=== AIM OF THE TASK ===
Output every line of the entries from the line containing "毎週や毎月という高い頻度でなく、" through the last, exactly, with no other content.

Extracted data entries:
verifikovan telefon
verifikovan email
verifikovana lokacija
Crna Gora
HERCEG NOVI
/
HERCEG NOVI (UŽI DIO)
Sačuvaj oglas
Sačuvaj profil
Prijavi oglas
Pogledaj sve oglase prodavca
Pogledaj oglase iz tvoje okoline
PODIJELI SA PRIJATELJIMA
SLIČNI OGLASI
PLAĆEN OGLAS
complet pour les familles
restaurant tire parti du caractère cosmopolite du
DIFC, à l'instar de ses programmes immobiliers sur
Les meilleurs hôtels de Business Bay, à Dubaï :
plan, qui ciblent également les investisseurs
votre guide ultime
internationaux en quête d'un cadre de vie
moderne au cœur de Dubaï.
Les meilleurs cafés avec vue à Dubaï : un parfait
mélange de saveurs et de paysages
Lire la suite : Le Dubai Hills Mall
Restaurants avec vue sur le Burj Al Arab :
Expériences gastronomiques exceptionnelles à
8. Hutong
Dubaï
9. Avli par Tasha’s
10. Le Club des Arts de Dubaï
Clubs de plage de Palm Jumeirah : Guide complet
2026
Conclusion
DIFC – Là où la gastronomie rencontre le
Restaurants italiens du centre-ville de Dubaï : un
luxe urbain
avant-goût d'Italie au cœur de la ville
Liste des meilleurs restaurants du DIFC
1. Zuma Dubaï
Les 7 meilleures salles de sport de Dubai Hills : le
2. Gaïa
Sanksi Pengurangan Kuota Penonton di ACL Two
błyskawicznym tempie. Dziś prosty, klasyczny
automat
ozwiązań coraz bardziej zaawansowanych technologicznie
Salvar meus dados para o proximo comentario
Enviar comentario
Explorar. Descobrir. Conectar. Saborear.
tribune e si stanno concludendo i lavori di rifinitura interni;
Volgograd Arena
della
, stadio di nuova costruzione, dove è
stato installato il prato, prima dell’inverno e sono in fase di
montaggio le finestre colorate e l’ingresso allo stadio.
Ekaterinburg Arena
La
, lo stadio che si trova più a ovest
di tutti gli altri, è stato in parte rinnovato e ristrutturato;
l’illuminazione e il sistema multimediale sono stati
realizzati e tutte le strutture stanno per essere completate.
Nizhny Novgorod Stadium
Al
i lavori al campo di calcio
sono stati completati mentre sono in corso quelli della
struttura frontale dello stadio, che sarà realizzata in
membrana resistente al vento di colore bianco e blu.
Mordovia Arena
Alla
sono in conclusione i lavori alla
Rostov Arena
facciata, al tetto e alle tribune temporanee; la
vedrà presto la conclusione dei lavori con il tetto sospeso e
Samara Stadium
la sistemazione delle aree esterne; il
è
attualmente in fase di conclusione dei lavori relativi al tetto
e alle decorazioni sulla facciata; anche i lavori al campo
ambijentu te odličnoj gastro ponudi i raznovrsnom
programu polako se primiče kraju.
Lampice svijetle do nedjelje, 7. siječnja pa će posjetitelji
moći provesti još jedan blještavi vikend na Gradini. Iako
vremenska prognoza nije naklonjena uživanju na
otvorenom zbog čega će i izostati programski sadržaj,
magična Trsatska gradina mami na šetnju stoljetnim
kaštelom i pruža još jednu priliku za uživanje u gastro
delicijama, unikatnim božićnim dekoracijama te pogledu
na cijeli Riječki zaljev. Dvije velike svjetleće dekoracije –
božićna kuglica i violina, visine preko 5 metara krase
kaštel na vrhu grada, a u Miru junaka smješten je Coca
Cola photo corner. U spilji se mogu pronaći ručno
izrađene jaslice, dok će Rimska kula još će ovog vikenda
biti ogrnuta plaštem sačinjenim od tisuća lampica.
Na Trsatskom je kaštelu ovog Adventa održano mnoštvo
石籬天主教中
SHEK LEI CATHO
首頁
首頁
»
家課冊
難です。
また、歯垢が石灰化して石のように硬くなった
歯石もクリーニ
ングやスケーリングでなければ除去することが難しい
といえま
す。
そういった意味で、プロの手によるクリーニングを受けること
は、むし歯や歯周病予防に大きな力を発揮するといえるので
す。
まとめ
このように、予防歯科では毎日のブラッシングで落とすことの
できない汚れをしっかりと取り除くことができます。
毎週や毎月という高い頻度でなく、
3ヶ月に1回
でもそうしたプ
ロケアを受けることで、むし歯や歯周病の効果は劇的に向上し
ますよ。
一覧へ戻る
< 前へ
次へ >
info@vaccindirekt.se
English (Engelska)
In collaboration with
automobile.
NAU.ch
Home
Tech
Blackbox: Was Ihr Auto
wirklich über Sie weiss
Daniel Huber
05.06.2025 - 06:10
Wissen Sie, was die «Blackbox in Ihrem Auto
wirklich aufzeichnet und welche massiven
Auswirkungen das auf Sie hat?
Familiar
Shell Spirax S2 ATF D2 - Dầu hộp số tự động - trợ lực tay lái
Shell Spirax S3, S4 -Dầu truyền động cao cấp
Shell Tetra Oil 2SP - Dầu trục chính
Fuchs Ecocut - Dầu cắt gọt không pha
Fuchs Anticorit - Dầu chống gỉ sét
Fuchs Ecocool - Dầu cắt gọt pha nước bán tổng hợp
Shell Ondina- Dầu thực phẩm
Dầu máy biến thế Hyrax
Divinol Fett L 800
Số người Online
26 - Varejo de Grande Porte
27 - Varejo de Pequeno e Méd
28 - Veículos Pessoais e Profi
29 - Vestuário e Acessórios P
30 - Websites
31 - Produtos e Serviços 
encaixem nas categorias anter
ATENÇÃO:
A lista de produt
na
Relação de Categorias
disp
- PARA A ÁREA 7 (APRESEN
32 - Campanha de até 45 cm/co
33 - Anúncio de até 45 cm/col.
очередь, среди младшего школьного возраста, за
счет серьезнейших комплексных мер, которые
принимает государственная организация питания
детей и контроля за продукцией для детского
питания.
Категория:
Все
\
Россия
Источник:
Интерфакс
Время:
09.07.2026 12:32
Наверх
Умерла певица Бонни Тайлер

=== EXPECTED ANSWER ===
毎週や毎月という高い頻度でなく、
3ヶ月に1回
でもそうしたプ
ロケアを受けることで、むし歯や歯周病の効果は劇的に向上し
ますよ。
一覧へ戻る
< 前へ
次へ >
info@vaccindirekt.se
English (Engelska)
In collaboration with
automobile.
NAU.ch
Home
Tech
Blackbox: Was Ihr Auto
wirklich über Sie weiss
Daniel Huber
05.06.2025 - 06:10
Wissen Sie, was die «Blackbox in Ihrem Auto
wirklich aufzeichnet und welche massiven
Auswirkungen das auf Sie hat?
Familiar
Shell Spirax S2 ATF D2 - Dầu hộp số tự động - trợ lực tay lái
Shell Spirax S3, S4 -Dầu truyền động cao cấp
Shell Tetra Oil 2SP - Dầu trục chính
Fuchs Ecocut - Dầu cắt gọt không pha
Fuchs Anticorit - Dầu chống gỉ sét
Fuchs Ecocool - Dầu cắt gọt pha nước bán tổng hợp
Shell Ondina- Dầu thực phẩm
Dầu máy biến thế Hyrax
Divinol Fett L 800
Số người Online
26 - Varejo de Grande Porte
27 - Varejo de Pequeno e Méd
28 - Veículos Pessoais e Profi
29 - Vestuário e Acessórios P
30 - Websites
31 - Produtos e Serviços 
encaixem nas categorias anter
ATENÇÃO:
A lista de produt
na
Relação de Categorias
disp
- PARA A ÁREA 7 (APRESEN
32 - Campanha de até 45 cm/co
33 - Anúncio de até 45 cm/col.
очередь, среди младшего школьного возраста, за
счет серьезнейших комплексных мер, которые
принимает государственная организация питания
детей и контроля за продукцией для детского
питания.
Категория:
Все
\
Россия
Источник:
Интерфакс
Время:
09.07.2026 12:32
Наверх
Умерла певица Бонни Тайлер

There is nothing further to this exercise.